Well I must apologise as I have not been keeping up my Blogg, I never was very good at diary keeping. Well since the last posting a lot has happened, I had two more meetings with Dr John Wadley the surgeon at the Royal London to discuss surgery and update my MRI scan. The second MRI scan was taken in May after our first meeting and then we discussed a course of action in June, the scan had showed the cavernoma to be larger than they first thought, and so Gamma Knife might prove too dangerous to have done. However all six of the surgeons working on my case agreed finally that they would perform the operation if I was in agreement. The treatment took place on the 5th September 2007 and the process started at 8am (if you remember this was the day of the London tube strike adding to the excitement)! My decision to have the GK was based on stats, there was a 30% chance of a re bleed (even a small bleed would have a devastating effect in the brainstem) and post surgery that risk would be reduced to 2%. However the surgery itself posed a risk of about 20% chance of me having a return of symptoms I had experienced post bleed the first time permanent or temporary.
Well I opted to take the risk so my journey began first to Barts and The London at 8am to have the MRI scan and meet part of the team that would be working with Dr Wadley. The MRI scan was a little different than before as they had to fit a frame on my head, this entailed having four very painful injections into my head so that the frame could be bolted onto my head, before the scan (see startled rabbit in the headlights photo). Then at about 10am I was driven in an ambulance with a nurse, and my husband was able to accompany me (this was due to the tube strike) to the Gamma Knife Centre in Harley Street, Marylebone. Here I met Dr Wadley again and the team members that would be working together, also I had another apparatus placed on my head to get precise measurements to prepare my treatment plan of radiation. It was explained to me that there would be 16 positions that the GK machine would rotate my head into before emitting small doses of radiation culminating in 14 grey (a safe amount for the brainstem to receive). I must stress that these rotation movements were minute and hardly noticeable, and unlike an MRI scan I was allowed to move the rest of the body, if I wanted. The GK machine looked like an MRI scanner and you lay on it in the same way.

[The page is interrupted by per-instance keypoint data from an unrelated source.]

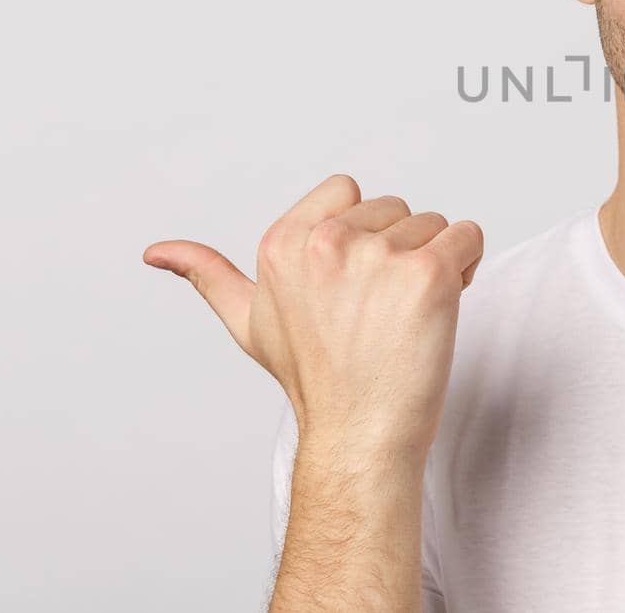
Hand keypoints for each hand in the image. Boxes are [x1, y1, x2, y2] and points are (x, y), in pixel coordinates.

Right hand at [143, 173, 482, 455]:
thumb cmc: (314, 379)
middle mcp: (326, 242)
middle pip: (396, 208)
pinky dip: (467, 265)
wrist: (360, 434)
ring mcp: (377, 256)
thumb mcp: (249, 322)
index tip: (353, 282)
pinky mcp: (427, 273)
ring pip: (434, 223)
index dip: (362, 231)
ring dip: (435, 261)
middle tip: (382, 309)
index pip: (347, 189)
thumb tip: (156, 251)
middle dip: (400, 250)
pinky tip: (442, 306)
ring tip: (407, 314)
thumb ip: (208, 275)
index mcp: (282, 243)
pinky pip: (468, 235)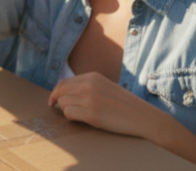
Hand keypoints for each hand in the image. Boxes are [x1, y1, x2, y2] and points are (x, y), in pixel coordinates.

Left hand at [48, 72, 163, 138]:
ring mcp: (89, 99)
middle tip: (54, 108)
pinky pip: (69, 114)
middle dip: (57, 100)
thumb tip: (64, 92)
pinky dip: (71, 118)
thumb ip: (87, 86)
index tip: (53, 100)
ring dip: (66, 110)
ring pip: (63, 103)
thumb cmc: (124, 105)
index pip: (64, 82)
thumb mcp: (105, 86)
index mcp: (92, 76)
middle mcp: (88, 85)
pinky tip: (81, 120)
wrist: (143, 117)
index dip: (56, 92)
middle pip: (60, 91)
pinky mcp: (91, 114)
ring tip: (78, 115)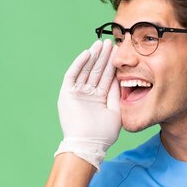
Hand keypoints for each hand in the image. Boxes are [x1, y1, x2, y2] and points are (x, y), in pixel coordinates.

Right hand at [54, 39, 119, 169]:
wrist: (88, 144)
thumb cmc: (104, 133)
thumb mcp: (116, 111)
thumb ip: (116, 94)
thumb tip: (119, 78)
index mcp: (99, 98)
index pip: (106, 77)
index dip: (112, 64)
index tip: (118, 52)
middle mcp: (88, 94)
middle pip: (96, 71)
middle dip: (103, 57)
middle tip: (109, 42)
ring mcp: (77, 93)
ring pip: (85, 70)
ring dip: (92, 57)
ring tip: (100, 44)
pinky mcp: (67, 94)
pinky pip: (72, 75)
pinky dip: (79, 64)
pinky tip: (87, 53)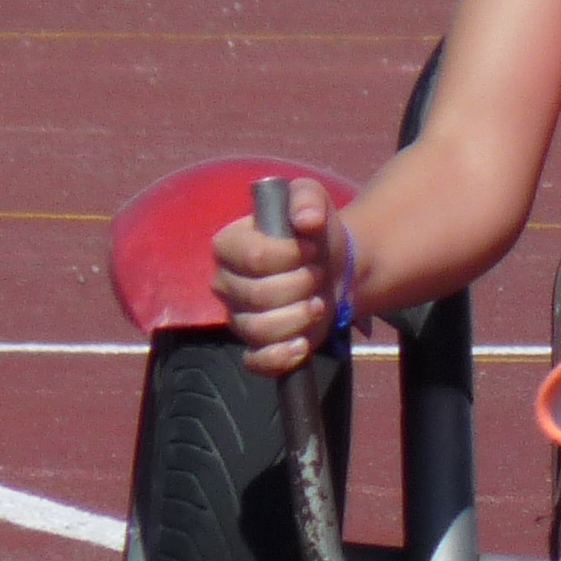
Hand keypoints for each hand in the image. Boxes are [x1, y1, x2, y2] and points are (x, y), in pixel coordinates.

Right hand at [211, 178, 351, 375]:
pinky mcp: (257, 345)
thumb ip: (307, 198)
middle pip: (258, 295)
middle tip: (317, 274)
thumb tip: (306, 220)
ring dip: (299, 317)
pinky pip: (257, 361)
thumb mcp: (312, 200)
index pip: (255, 258)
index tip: (312, 248)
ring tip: (316, 302)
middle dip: (301, 285)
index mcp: (229, 245)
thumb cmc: (314, 232)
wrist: (336, 266)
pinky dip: (281, 357)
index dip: (292, 255)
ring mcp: (238, 317)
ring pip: (259, 329)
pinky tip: (302, 343)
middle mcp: (224, 283)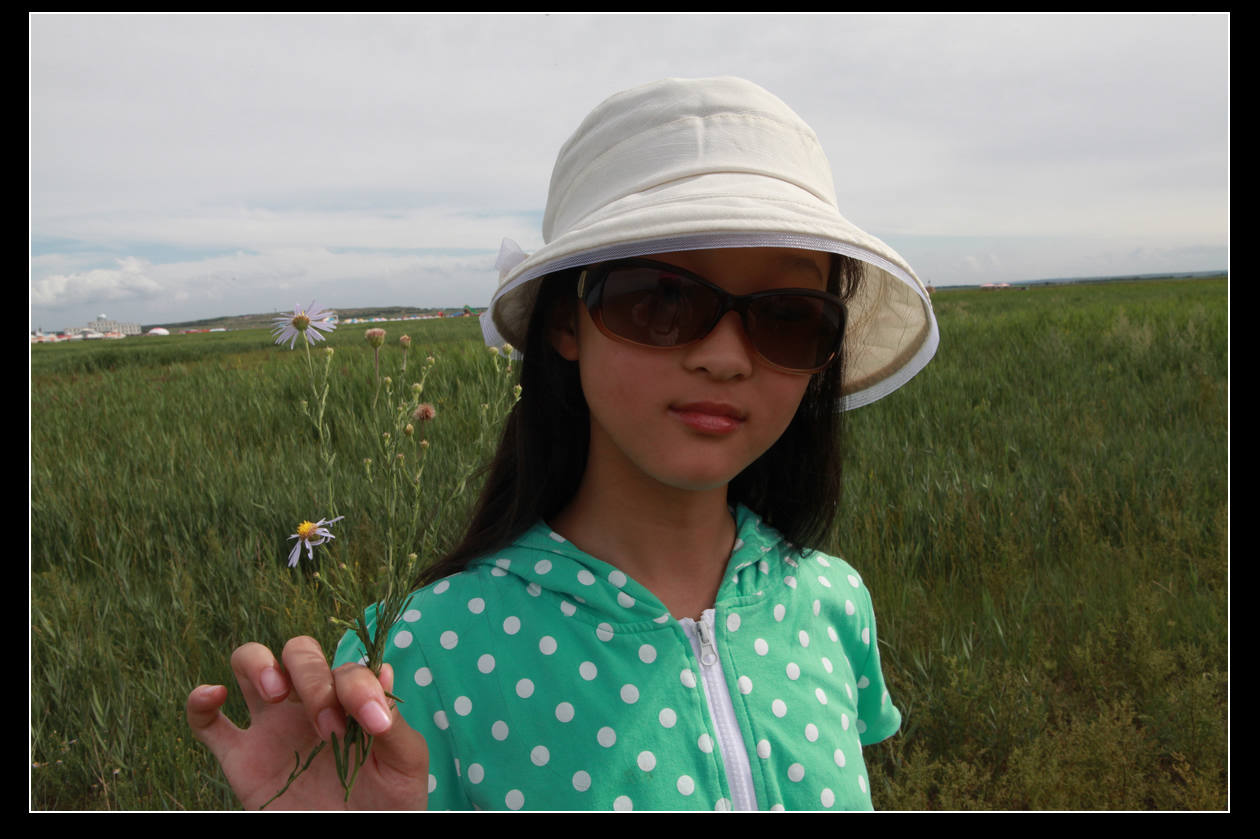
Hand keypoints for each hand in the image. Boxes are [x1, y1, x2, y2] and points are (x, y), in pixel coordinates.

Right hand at [186, 636, 428, 809]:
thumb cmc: (389, 806)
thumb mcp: (405, 765)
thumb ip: (394, 723)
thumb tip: (384, 670)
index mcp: (351, 702)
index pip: (346, 668)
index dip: (358, 686)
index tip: (371, 723)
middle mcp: (310, 704)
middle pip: (298, 652)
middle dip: (311, 677)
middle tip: (326, 726)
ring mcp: (272, 728)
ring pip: (251, 664)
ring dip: (258, 663)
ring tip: (274, 692)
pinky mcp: (241, 760)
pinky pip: (207, 722)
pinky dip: (200, 702)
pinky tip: (214, 695)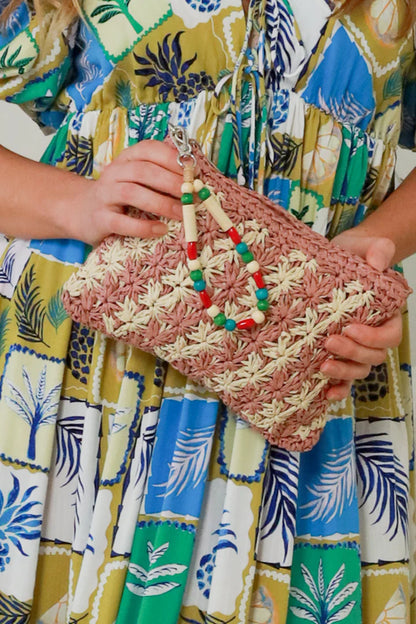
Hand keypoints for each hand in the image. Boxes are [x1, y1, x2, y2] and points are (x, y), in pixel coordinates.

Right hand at [74, 140, 183, 246]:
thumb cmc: (119, 195)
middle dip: (172, 182)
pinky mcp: (101, 219)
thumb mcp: (136, 178)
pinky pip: (123, 222)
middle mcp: (114, 172)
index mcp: (127, 158)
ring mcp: (105, 195)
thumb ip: (159, 175)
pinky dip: (144, 227)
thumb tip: (195, 180)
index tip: (193, 172)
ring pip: (133, 193)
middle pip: (144, 171)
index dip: (173, 159)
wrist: (80, 211)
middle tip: (192, 195)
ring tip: (182, 213)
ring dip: (162, 203)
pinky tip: (161, 229)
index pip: (150, 150)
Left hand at [320, 229, 402, 400]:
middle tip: (330, 342)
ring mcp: (354, 346)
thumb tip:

I moved in and out of the GK machine 16 times and the whole procedure took 54 mins, each time I came out of the machine there was a bing bong sound (like at the check out of a super market) the nurses also suggested that I chose some music for the event so the room was filled with soul classics such as 'I feel Good' by James Brown and 'Sexual Healing'by Marvin Gaye(I know a strange choice but you should have seen the other options ABBA and Britney Spears)! Once this was complete I was released from the head frame and walked out of the treatment room (next photo), then after a bit of a wait (again due to the tube strike) myself my husband and the nurse were taken to the Royal London to settle me in a bed for the night. My head felt very numb and a bit bruised but apart from that everything else was fine, in fact I felt elated that it was all over. It will be two years before they will know if it has been effective and if there will be any side effects from the radiation. I can say that I have slept alot and my head is still bruised two weeks post surgery, but apart from that everything seems ok.
I am glad that I have had the surgery done and feel very positive, even though my head still feels bruised I am sure this will heal. I have been putting Chamomile ointment on my head and taking a homeopathic remedy Passiflora meant to assist with something traumatic happening either physical or emotional. I think I can tick both those boxes, although I shut a lot of my fears out and did not allow my self to dwell on the worst of them.